SAN JOSE, Calif., April 26, 2004 - Columbus Regional Hospital (CRH), a regional referral hospital serving multiple counties in southeastern Indiana, expects to more than tripled the numbers of servers networked onto to its storage area network (SAN) using the multiprotocol and virtual SAN (VSAN) capabilities available in Cisco MDS 9509 Multilayer Intelligent Director than the hospital had originally planned for by using legacy, Fibre Channel-only switches.
By networking more servers onto the SAN, CRH's IT department will improve operational efficiency and lower costs by increasing its overall storage utilization rates, streamlining the data backup process, and reducing the number of individually contained storage resources it had to manage, also known as directly attached storage, or DAS.
"In our initial SAN design, we had planned to use Fibre Channel technology to network less than six percent of our entire server infrastructure with the sole purpose of providing our employees high-performance access to the hospital's PACS (Picture Archiving and Communication System) radiology imaging application," said Steve Baker, technical services manager at CRH. "By integrating iSCSI technology, we found a cost-effective way that will help us network an additional 20 percent of our midrange servers and their applications, for many of which using Fibre Channel would have been too cost prohibitive."

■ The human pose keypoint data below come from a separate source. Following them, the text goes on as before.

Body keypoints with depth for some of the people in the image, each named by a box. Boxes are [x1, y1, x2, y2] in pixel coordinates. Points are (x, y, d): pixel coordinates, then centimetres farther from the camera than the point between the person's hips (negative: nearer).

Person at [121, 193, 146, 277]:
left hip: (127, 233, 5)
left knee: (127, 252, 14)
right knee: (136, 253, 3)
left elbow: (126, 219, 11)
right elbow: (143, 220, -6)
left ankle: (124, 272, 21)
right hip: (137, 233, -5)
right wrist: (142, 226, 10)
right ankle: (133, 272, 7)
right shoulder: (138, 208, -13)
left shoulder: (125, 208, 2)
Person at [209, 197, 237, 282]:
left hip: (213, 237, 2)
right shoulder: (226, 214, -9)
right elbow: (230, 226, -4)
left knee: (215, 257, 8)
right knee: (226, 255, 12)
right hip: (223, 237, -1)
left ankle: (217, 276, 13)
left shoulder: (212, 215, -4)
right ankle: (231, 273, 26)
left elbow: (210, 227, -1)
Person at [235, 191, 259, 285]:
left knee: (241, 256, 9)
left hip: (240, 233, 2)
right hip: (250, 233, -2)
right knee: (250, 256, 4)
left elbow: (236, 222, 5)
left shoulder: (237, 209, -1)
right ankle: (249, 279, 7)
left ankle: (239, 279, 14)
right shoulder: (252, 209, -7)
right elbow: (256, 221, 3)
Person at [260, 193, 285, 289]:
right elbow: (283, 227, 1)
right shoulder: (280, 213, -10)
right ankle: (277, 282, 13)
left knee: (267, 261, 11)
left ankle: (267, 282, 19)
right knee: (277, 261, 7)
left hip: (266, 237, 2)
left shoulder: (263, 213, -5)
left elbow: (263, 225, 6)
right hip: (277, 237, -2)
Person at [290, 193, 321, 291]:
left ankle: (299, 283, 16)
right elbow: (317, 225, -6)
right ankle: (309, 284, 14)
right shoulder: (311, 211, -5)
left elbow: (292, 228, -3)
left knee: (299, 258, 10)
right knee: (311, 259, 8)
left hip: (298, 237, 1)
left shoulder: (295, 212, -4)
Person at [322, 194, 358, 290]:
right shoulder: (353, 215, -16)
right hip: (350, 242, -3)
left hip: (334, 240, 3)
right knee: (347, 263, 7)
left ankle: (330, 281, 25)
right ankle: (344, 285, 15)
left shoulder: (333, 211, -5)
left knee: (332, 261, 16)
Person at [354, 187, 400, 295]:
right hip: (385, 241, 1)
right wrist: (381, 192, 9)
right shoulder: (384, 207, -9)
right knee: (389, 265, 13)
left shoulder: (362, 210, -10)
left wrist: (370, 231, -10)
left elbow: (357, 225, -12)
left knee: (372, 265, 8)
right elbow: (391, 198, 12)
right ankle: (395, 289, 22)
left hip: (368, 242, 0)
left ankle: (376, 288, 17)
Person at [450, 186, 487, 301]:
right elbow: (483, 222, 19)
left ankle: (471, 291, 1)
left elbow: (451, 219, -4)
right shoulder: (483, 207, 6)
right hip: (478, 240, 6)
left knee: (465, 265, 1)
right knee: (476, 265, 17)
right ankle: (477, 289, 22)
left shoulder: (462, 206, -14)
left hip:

To build its multiprotocol SAN, CRH deployed a combination of Cisco MDS 9000 Fibre Channel modules and the Cisco MDS 9000 IP Storage Services Module, which provided access to iSCSI technology. Offering throughput of up to two gigabits per second, Fibre Channel is the most popular protocol used to connect servers to storage devices in SANs today. Based on Gigabit Ethernet technology, iSCSI is an emerging storage-interconnect protocol that operates over standard TCP/IP networks.
As with many customers who have deployed a multiprotocol SAN using the Cisco MDS 9000, CRH used Fibre Channel to network high-performance servers and mission-critical applications while using iSCSI to network its Microsoft Windows server environment running midrange applications that did not require the same level of performance of Fibre Channel. CRH chose the Microsoft iSCSI Architecture integrated with its Windows servers for iSCSI transport, due to ease of integration. The iSCSI-to-Fibre Channel protocol conversion intelligence within the Cisco MDS 9509 provided access for the iSCSI-enabled servers to the hospital's EMC CLARiiON CX 600 Fibre Channel storage array.
To manage the multiple applications operating on the same SAN, CRH turned to the Cisco MDS 9000 VSAN technology that provided the required fault isolation and data segregation. Similar in concept to virtual LAN (VLAN) technology so prevalent in data networking, VSANs can logically partition a single, physical SAN into many, completely independent fabrics. End users benefit by being able to provide different fabric services (worldwide names, zoning, e.g.) for each application on the SAN while gaining the operational efficiency of having to manage only one physical fabric.
"We have taken advantage of VLAN technology to logically segment our IP networks for years, so we immediately understood how to apply VSANs in our storage network," Baker said. "VSAN technology is one important example of the intelligent networking-based services not available in competing products that ultimately influenced our decision in favor of the Cisco MDS 9000."
Future SAN initiatives at CRH include using the Cisco MDS 9000 IP Storage Services Module's support for Fibre Channel over IP (FCIP) transport protocol to interconnect remote data centers within the region for business continuity and disaster recovery purposes.